Another was Mary Barnard, who lived to the age of ninety, was very lame, but always crawled to Madeley church when the weather would permit. Totally without education herself, she had a son who became a Methodist local preacher. Her death occurred in 1797, and her last message to Fletcher’s widow was,—“The covenant is signed and sealed between my Lord and me. I am His by a marriage bond; and He is mine. And now I set to my seal, that the blood of Jesus cleanses from all sin.”[[82]]

Such conversions were among Fletcher’s encouragements; and he greatly needed them. His preaching saved some, but offended others. In one of his unpublished manuscripts, dated “Madeley, February 28, 1762,” he notes a somewhat remarkable occurrence:—

“Last Sunday, only one objection was made against the doctrine I preached in this church, and that, I think, was a poor one, as it was supported by no argument and no Scripture. The sum of it was this, ‘It is hard to say that one breach of the law brings a man under the curse, and exposes one out of Christ to the damnation of hell.’ To this I answer by four arguments.

“The first is taken from matters of fact in the Word of God. By one sin, and by the offence of one, condemnation came upon all men, namely by the one sin of Adam’s eating the forbidden fruit. And a more awful example you have in the sudden destruction of Ananias and Sapphira his wife for having told one single lie.

“The second argument is taken from common sense, which tells us that one leak in a ship unstopped will sink it in time, as certainly as a hundred; one piece broken out of a glass makes it a useless glass, as much as if it was dashed into twenty pieces; one stab of a dagger through the heart kills a man as much as a hundred would. And so one sin uncancelled by Christ’s blood will as surely destroy an unconverted man as a hundred, though his destruction will not be so terrible as that of him who has committed a hundred.

“The third argument is taken from the exactness of human laws and the practice of earthly judges. They all condemn a man for one single offence. If one can be proved it is enough.

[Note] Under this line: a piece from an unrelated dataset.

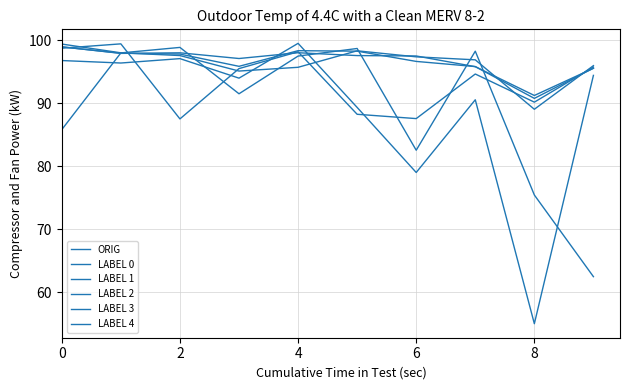

At which label is ORIG closest to 94?

9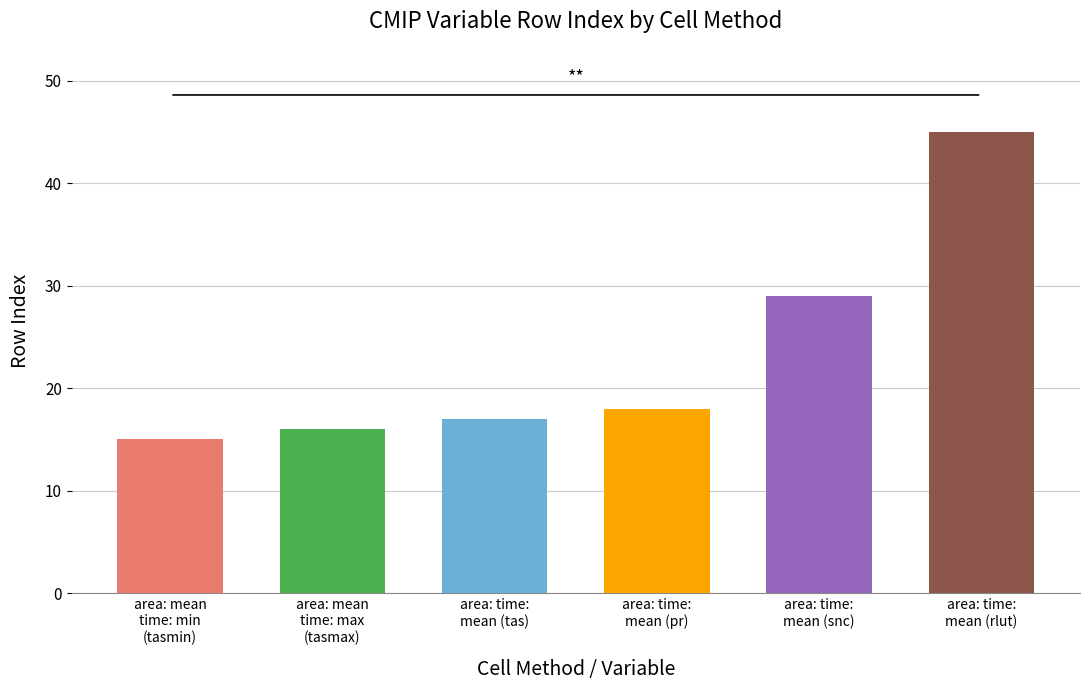

Reading left to right, extract all data points from this chart.

15	16	17	18	29	45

Let a murderer kill one man, he is to be hanged as well as if he had killed a hundred. Let a highwayman take one pound from one single person, the law condemns him for a felon, and sends him to the gallows, as well as if he had taken a thousand pounds from a thousand different travellers. The law of the land, to the breach of which the penalty is annexed, is as effectually broken by one act of felony as by a hundred; and the law of God is as much, though not so heinously, broken, by one sin as by a hundred: consequently the law of God curses and damns for one sin as well as for a hundred.

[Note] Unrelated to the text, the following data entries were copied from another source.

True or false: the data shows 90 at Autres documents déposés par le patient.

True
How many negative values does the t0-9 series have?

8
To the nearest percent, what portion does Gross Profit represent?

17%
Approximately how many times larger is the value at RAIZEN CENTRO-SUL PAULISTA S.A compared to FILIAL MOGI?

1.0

“The fourth argument is taken from Deuteronomy xxvii. 26, ‘Cursed be he that confirmeth not all the words of this law to do them.’ Also, Galatians iii. 10, ‘Cursed is every one that continueth not in all things which are written in the book of the law, to do them.’ And James ii. 10, ‘Whosoever shall keep the whole law, and yet offend in one point, he is guilty of all.’ He violates the law, despises the law, incurs the punishment threatened.”

Passing by Fletcher’s arguments and logic, this fugitive manuscript is of some importance, as intimating not only that objections were made to Fletcher’s doctrines, but also that he was accustomed publicly to notice and answer them in his parish church.

Fletcher had other troubles besides those arising from objections to his teaching. In his Fast-day sermon, preached on March 12, 1762, he had cried:—

“‘Because of swearing the land mourneth.’ If the prophet of old had lived in our degenerate days, he would have added, ‘Because of perjury the land groaneth.’ To go no farther than the place we inhabit, how many of us, who have been entrusted with public offices, have wilfully broken the oaths administered unto us? How many open and notorious drunkards, fighters, sabbath-breakers, blasphemers of God’s Word, and cursers of men, have escaped deserved censure, I shall not say by the accidental neglect, but by the downright perjury of officers?”